18.1. Hardware Errors and Error Sources¶

A hardware error is a recorded event related to a malfunction of a hardware component in a computer platform. The hardware components contain error detection mechanisms that detect when a hardware error condition exists. Hardware errors can be classified as either corrected errors or uncorrected errors as follows:

  • A corrected error is a hardware error condition that has been corrected by the hardware or by the firmware by the time the OSPM is notified about the existence of the error condition.

  • An uncorrected error is a hardware error condition that cannot be corrected by the hardware or by the firmware. Uncorrected errors are either fatal or non-fatal.

  • A fatal hardware error is an uncorrected or uncontained error condition that is determined to be unrecoverable by the hardware. When a fatal uncorrected error occurs, the system is restarted to prevent propagation of the error.

  • A non-fatal hardware error is an uncorrected error condition from which OSPM can attempt recovery by trying to correct the error. These are also referred to as correctable or recoverable errors.

Central to APEI is the concept of a hardware error source. A hardware error source is any hardware unit that alerts OSPM to the presence of an error condition. Examples of hardware error sources include the following:

  • Processor machine check exception (for example, MC#)

  • Chipset error message signals (for example, SCI, SMI, SERR#, MCERR#)

  • I/O bus error reporting (for example, PCI Express root port error interrupt)

  • I/O device errors

A single hardware error source might handle aggregate error reporting for more than one type of hardware error condition. For example, a processor’s machine check exception typically reports processor errors, cache and memory errors, and system bus errors.

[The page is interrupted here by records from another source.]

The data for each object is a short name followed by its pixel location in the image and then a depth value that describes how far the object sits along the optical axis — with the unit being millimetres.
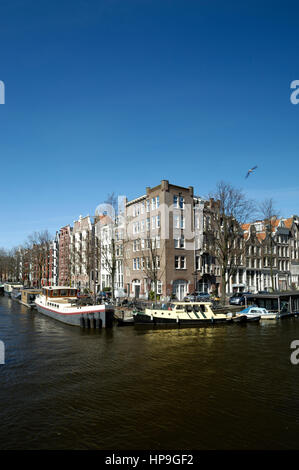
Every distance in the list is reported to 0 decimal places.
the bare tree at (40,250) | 94312
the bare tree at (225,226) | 47281
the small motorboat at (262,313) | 40719
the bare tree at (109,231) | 53469
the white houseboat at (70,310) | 35375
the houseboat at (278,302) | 43325
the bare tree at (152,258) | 53094
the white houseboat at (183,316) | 35938
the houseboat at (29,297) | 60950
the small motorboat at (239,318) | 38294
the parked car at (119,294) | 57381
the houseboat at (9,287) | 95162
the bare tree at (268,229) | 60500
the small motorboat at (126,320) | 38438
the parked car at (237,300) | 48594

A hardware error source is typically represented by the following:

  • One or more hardware error status registers.

  • One or more hardware error configuration or control registers.

  • A signaling mechanism to alert OSPM to the existence of an error condition.

In some situations, there is not an explicit signaling mechanism and OSPM must poll the error status registers to test for an error condition. However, polling can only be used for corrected error conditions since uncorrected errors require immediate attention by OSPM.